Há, no filme “A Gaiola Dourada” um geunino carinho de Ruben Alves
pelo estereotipo. Ele próprio faz da sua aparição no filme uma afirmação de
caricaturalidade. É próprio de alguém bastante inteligente (e/ou esperto) que
não quis de todo alienar públicos-alvo e, muito menos, produzir qualquer
desconforto na sua comunidade de origem. Mas também alguém que tentou
consciente e integramente ordenar e pôr em jogo uma constelação de ideias e
imaginários com que sempre conviveu.
Lembrei-me de uma citação de Umberto Eco em torno de Casablanca
(salvaguardando as devidas diferências de peso entre os filmes): "Casablanca não
é apenas um filme.

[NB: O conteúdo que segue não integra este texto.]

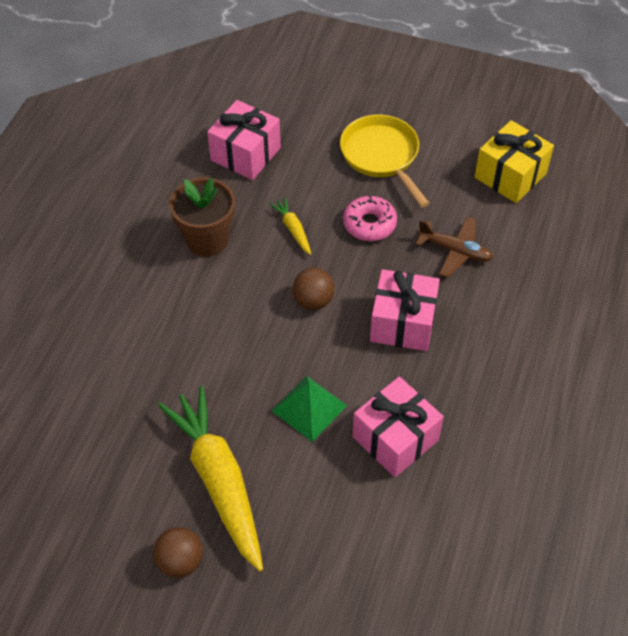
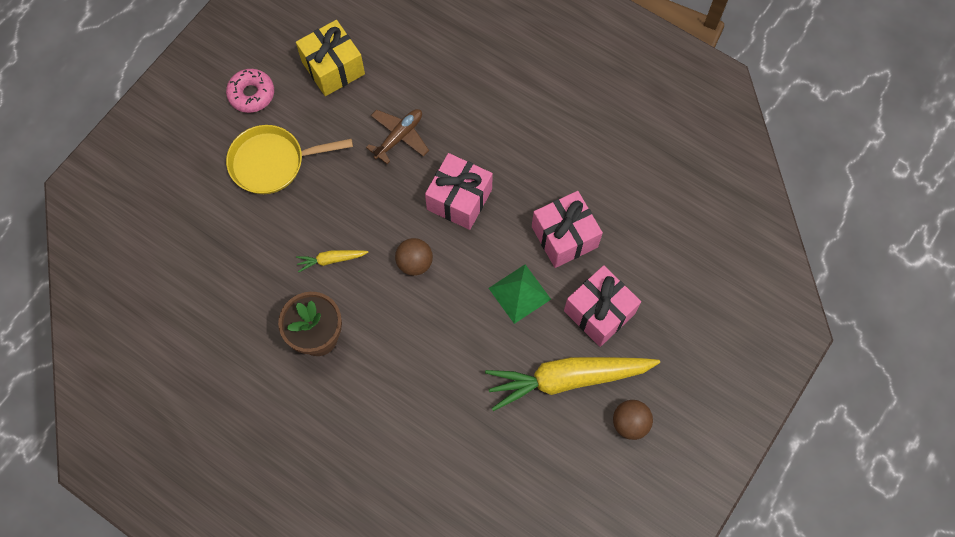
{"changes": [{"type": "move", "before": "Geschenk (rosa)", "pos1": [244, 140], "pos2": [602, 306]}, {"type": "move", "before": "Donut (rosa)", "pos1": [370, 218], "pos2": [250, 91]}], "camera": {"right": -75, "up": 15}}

É muitos filmes, uma antologia [...] Dois clichés
fazem-nos rir. Cem clichés tocam-nos. Porque sentimos que eles estão, de alguma
forma, a falar entre eles e a celebrar uma reunião".
"A Gaiola Dourada" é uma sublimação da vida que dispensa profundas
escavações sociológicas para fixar e ao mesmo tempo relativizar, de uma vez por
todas, o papel dos imigrantes portugueses no imaginário dos franceses e dos
portugueses que cá ficaram. “Dois clichés fazem-nos rir, cem clichés tocam-nos”.
É no imaginário colectivo que o filme se aloja sem pretensão de ruturas: a ética de trabalho
como elemento de orgulho identitário do emigrante português; clássicos como a
folclórica ostentação das férias no “Verão Português”; o futebolocentrismo;
para além das referências culturais óbvias como o fado, o bacalhau... É também nas convenções do melodrama e
da comédia ligeira de costumes que o filme se faz. Não é nem quer ser um grande
filme mas tem a sobriedade de o saber.
É no senso comum que os portugueses se representam e se vêm a si
próprios, que os preconceitos e complexos se sedimentam. Ruben Alves
reconhece-os e ridiculariza-os dessacralizando-os e esvaziando-os da seriedade
e do peso próprio das piadas (que franceses e portugueses, de resto,
partilham). As piadas estão no ecrã, há que rir. Um comic relief feito de
agruras e conquistas. Catártico e pós-sociológico.
É o tipo de honestidade descomplexada (e tecnicamente perfeita, já
agora) que o nosso cinema ainda está longe de alcançar e que, por exemplo, a
nossa crítica se apressa normalmente a desvalorizar.